Bounding boxes with keypoints
=-=-=-=-=

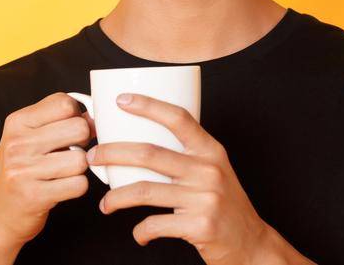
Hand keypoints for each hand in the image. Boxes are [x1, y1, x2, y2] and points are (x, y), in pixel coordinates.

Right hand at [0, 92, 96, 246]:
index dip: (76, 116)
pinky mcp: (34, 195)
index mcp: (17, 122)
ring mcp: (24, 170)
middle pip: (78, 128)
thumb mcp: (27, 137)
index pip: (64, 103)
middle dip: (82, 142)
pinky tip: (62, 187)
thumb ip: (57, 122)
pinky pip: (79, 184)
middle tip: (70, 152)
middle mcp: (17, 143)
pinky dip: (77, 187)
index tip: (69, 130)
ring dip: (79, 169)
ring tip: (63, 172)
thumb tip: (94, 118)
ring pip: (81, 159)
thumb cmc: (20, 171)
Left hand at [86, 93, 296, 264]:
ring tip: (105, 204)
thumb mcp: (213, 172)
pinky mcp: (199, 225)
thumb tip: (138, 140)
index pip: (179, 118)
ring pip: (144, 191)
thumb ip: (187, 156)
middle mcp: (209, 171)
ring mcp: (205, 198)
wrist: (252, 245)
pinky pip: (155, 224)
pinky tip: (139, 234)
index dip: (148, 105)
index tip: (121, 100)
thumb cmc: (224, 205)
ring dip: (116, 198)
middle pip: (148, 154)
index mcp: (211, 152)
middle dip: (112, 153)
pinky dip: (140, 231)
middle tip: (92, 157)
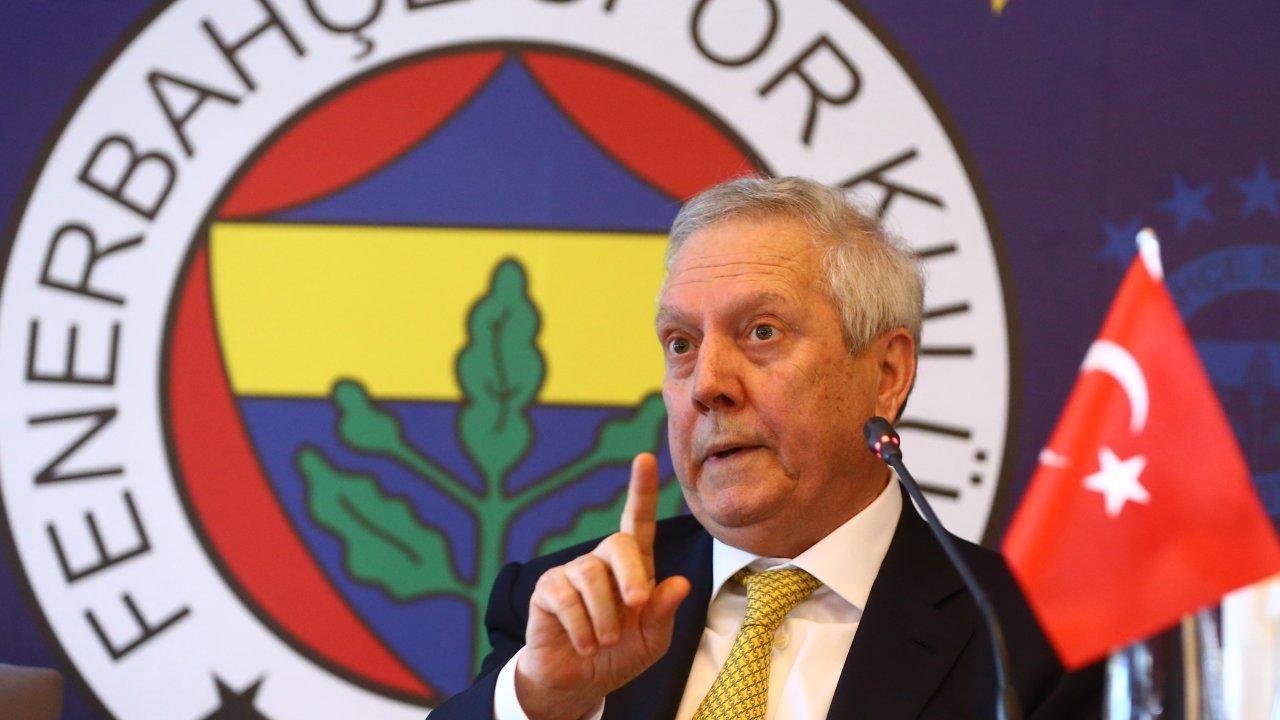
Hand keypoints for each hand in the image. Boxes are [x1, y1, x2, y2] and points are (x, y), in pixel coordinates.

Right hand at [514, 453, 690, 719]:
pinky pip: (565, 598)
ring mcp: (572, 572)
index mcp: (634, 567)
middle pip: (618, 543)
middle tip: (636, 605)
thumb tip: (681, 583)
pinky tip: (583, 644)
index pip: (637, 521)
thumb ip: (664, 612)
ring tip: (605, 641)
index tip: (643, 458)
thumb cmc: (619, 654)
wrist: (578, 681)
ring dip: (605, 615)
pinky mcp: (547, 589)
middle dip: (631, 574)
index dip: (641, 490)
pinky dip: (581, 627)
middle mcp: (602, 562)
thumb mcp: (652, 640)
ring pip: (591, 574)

=-=-=-=-=

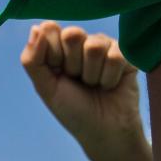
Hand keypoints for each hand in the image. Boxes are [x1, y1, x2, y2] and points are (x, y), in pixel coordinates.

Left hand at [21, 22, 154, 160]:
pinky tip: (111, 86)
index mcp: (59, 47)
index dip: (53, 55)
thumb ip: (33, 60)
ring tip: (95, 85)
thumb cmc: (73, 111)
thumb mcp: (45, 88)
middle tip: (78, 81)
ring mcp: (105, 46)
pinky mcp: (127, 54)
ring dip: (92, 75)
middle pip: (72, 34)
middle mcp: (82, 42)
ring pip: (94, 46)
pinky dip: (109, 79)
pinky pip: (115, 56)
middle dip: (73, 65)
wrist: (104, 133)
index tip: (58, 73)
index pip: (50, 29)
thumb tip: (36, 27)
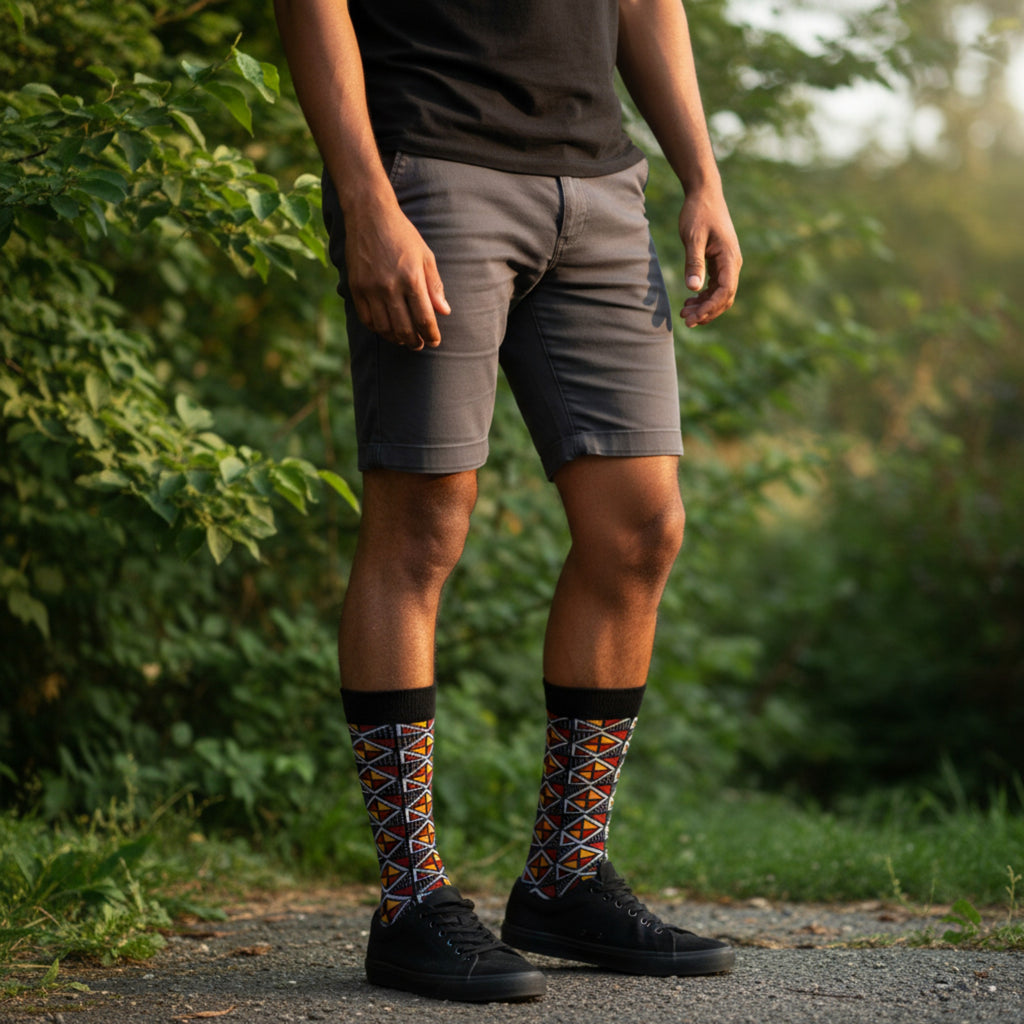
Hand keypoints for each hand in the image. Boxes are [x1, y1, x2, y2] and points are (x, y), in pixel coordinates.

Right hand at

=-=-=-=-=

Work instruction
In the entries above, restate word for word the lines between the one holding "pinky mcp: (199, 225)" and the one holding "index tip: (121, 100)", inclusive, and nothing besides.

Output of the task
pinky mcp: (199, 225)
thumb tip: (138, 140)
index pip: (179, 118)
ring pip: (144, 191)
thumb ip: (187, 156)
middle mcp: (209, 171)
ring mcp: (205, 198)
wrist: (252, 245)
pinky pip: (155, 224)
pinky tip: (139, 234)
index dip: (148, 105)
index tip: (121, 100)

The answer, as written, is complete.